Pregnant! We could hardly believe it.
‘Hi Merryn,’ the voice on the phone said, ‘it’s Emily, from the clinic.’
Merryn was expecting Emily’s call, with the results of the latest blood test.
‘I’m afraid,’ Emily said, ‘your pregnancy hormone levels have dropped significantly.’
‘But, you said we were preg…’
‘I am so sorry.’
An ultrasound a few days later revealed there had never been a baby inside Merryn. A gestational sac had been responsible for the pregnancy-like symptoms. Even the doctors had been fooled.
And with that cruel twist, our ten year dream of having a child came to an end.
Some weeks before all this, I had interviewed the British author Adrian Plass on my radio show. Our conversation continued off-air where, somehow, I had shared a little about our wilderness of infertility and how we hoped 2011 would be better. Adrian listened carefully to our story, then said: ‘After what you’ve been through, I think a Resurrection Year is what you need.’
A Resurrection Year—a year of new life after the death of a dream.
The phrase immediately struck a chord with us.
A little while later Merryn and I sat on the balcony of our Sydney flat, wondering what a Resurrection Year might look like.

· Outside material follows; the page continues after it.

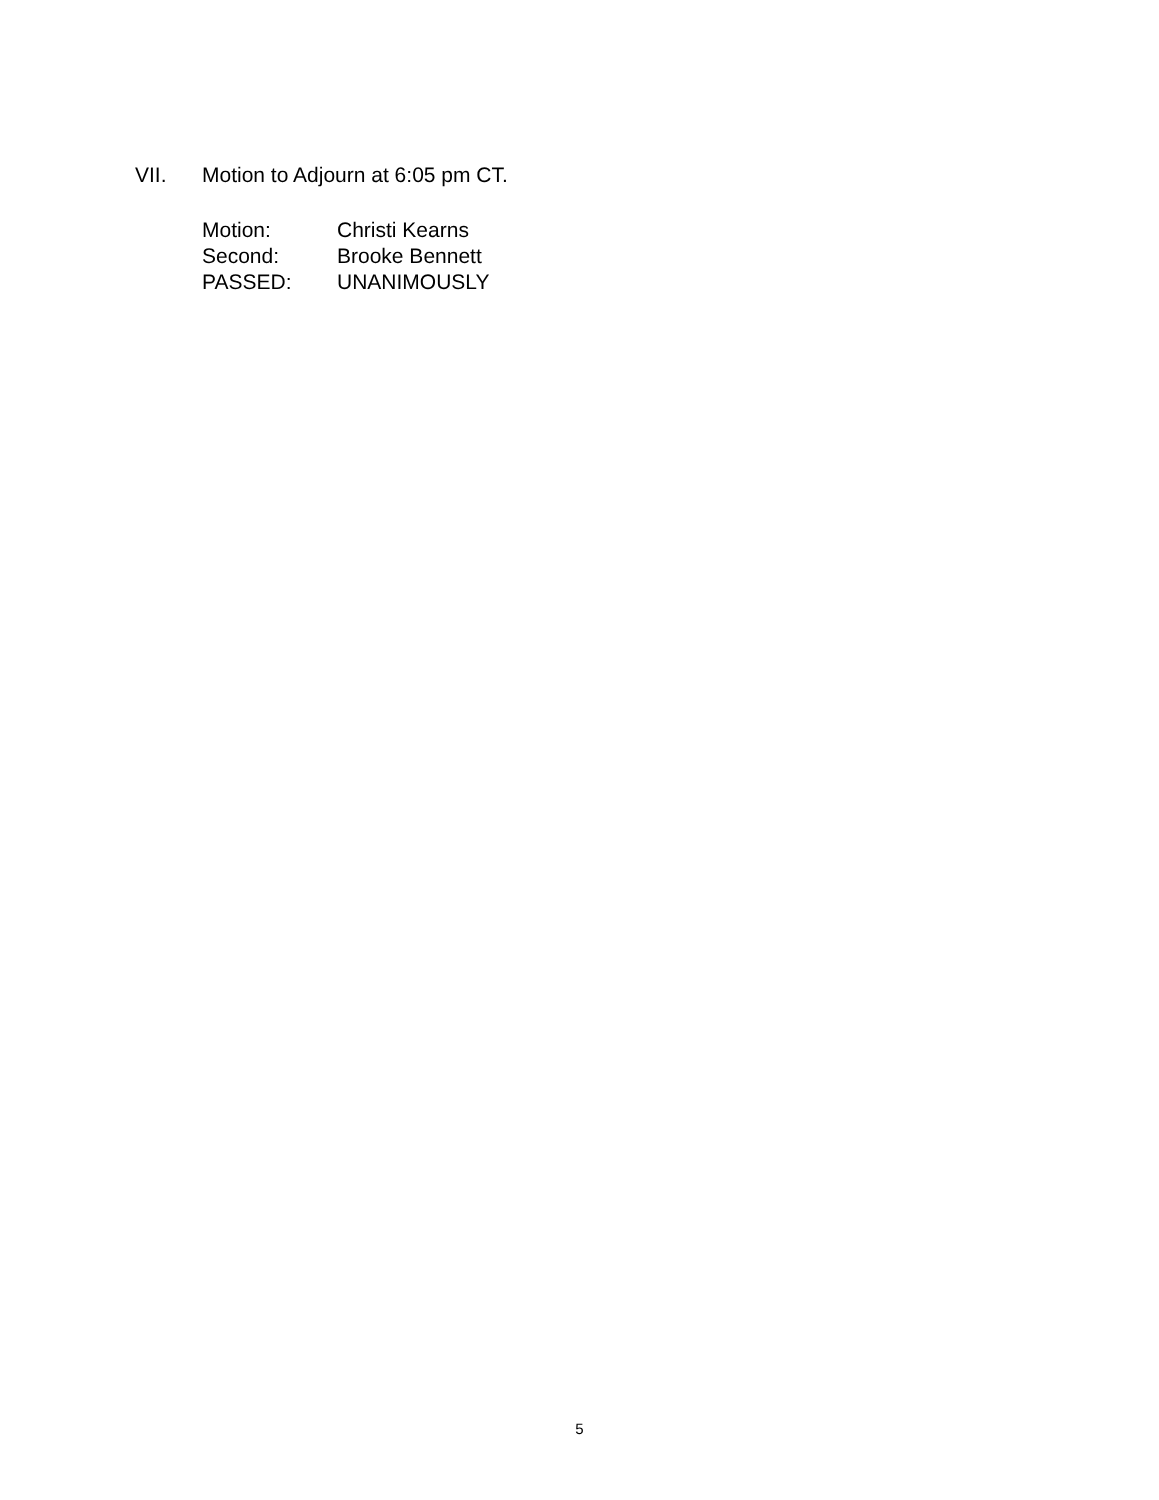VII. Motion to Adjourn at 6:05 pm CT.
| Motion: | Christi Kearns |
| Second: | Brooke Bennett |
| PASSED: | UNANIMOUSLY |
5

It had to be fun, restful and adventurous, we decided. It had to give us time to resurrect our frayed emotions and our strained relationship with God.
We didn’t know it then but within a few months, Merryn and I would be strapping ourselves into a plane, taxiing down a runway, and setting off for an adventure we’d never have contemplated had our original dream come true. Soon we would be walking the streets of Rome, visiting the Basilicas of Paris, wandering the Alps of Switzerland and settling into a new home in the United Kingdom, where Merryn would start a dream job at the University of Oxford and I would get a contract to write a book about our experience.
None of this was what we had planned for our lives.
Out of our broken dream came a new beginning.
Nothing can fill the void of not having a child. We still have the occasional day smattered with tears. But our experience has led me to believe this:
That a greater tragedy than a broken dream is a life forever defined by one.